◆ CONSIGNE
Recopiez fidèlement le passage de l'extrait sur la décision de la commission d'appel, en commençant à « Après examen, les » et en terminant à « (Règlement No 2, article 31.02) ».

#### EXTRAIT DE PAGE ####

Au sujet de l’argument de l’appelant selon lequel le comité de plaintes est allé « au-delà de la plainte » en parlant de « lien de causalité », il n’en est rien. Dans sa plainte initiale, lorsque le plaignant parle de « lien », il pointe spécifiquement la phrase du texte qui parle de « conséquences », ce qu’il confirme d’ailleurs dans ses commentaires à l’appelant en parlant de « lien direct ». Le mot « conséquence » utilisé par la journaliste dans le passage pointé par le plaignant implique un lien de cause à effet et le comité des plaintes avait toute la légitimité de donner raison au plaignant en concluant un lien de causalité erroné entre « la décision de la Municipalité de Val-David de bloquer le projet de villégiature » et l’assèchement du lac.

Conclusion

Après examen, les membres de la commission d’appel concluent à l’unanimité de maintenir la décision rendue en première instance.

Par conséquent, conformément aux règles de procédure, le dossier est clos.

Le Conseil de presse du Québec rappelle que les décisions de la commission d’appel sont finales. L’article 31.02 s’applique aux décisions de la commission d’appel : « Lorsqu’une plainte est retenue, l’entreprise de presse visée par la décision a l’obligation morale de la publier ou de la diffuser. Les entreprises de presse membres s’engagent à respecter cette obligation et à faire parvenir au Conseil une preuve de cette publication ou diffusion dans les 30 jours de la décision. » (Règlement No 2, article 31.02)

#### ENREGISTREMENTS FOURNIS ####

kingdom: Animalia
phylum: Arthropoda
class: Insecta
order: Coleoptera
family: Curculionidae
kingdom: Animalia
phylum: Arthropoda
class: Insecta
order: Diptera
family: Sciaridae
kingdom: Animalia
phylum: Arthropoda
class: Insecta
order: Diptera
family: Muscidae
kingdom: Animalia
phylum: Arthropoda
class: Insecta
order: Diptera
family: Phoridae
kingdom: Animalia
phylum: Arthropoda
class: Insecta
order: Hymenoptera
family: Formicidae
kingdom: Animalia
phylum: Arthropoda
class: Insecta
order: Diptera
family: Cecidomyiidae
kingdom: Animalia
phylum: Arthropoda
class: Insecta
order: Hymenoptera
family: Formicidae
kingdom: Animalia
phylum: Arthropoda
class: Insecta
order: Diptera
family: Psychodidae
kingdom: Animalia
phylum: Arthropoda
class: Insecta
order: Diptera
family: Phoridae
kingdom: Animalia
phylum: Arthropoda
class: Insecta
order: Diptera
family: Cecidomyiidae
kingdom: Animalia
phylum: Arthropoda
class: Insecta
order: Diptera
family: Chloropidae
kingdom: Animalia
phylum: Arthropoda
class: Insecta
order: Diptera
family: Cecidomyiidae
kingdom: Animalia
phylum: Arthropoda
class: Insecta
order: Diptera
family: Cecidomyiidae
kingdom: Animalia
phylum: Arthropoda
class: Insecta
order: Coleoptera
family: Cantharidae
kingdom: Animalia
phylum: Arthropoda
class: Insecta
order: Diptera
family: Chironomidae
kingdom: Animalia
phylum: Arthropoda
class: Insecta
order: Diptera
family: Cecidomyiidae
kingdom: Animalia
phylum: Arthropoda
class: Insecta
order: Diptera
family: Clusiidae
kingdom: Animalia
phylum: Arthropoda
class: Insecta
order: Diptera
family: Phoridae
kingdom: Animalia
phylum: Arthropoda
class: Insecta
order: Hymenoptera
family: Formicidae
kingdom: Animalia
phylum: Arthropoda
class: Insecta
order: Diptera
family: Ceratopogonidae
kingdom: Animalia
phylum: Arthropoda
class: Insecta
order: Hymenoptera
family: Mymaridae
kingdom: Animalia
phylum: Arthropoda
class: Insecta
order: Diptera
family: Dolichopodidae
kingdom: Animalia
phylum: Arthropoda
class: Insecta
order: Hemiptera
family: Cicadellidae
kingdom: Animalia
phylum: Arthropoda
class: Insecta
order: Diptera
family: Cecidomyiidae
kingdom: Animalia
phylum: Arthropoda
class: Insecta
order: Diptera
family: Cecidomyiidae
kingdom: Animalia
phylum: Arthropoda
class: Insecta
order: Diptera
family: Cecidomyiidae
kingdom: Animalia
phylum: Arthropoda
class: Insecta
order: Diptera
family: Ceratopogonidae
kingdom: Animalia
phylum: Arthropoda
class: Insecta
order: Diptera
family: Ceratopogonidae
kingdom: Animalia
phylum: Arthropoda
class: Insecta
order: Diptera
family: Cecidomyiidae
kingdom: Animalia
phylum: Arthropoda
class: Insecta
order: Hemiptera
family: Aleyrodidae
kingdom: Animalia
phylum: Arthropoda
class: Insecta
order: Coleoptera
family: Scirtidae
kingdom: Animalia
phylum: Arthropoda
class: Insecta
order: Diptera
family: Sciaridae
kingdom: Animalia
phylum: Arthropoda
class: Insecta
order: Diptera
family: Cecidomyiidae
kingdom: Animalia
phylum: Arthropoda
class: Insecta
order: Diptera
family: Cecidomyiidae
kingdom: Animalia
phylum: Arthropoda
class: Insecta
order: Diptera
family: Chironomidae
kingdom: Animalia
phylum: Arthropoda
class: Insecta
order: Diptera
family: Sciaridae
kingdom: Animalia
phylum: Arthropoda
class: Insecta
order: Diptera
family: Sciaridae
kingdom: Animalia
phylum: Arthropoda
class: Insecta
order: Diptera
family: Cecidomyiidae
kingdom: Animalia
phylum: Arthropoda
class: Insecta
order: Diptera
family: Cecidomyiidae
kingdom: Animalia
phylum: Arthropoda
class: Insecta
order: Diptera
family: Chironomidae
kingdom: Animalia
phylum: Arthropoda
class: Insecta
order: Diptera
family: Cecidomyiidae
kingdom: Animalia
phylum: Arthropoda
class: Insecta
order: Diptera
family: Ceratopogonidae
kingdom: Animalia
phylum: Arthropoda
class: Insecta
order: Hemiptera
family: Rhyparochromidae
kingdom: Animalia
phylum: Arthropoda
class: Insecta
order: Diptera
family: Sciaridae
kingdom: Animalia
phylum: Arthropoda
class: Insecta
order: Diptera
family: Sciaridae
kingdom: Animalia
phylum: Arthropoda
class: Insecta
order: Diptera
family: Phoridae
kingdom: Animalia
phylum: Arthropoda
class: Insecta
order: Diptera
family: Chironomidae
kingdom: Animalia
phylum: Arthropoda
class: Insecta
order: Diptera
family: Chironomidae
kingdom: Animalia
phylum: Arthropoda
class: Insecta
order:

####

◆ RÉPONSE CORRECTE
Après examen, les membres de la commission d’appel concluent à l’unanimité de maintenir la décision rendue en première instance.

Par conséquent, conformément aux règles de procédure, le dossier est clos.

Le Conseil de presse du Québec rappelle que les décisions de la commission d’appel sont finales. L’article 31.02 s’applique aux décisions de la commission d’appel : « Lorsqu’une plainte est retenue, l’entreprise de presse visée par la décision a l’obligation morale de la publier ou de la diffuser. Les entreprises de presse membres s’engagent à respecter cette obligation et à faire parvenir au Conseil une preuve de cette publication ou diffusion dans les 30 jours de la décision. » (Règlement No 2, article 31.02)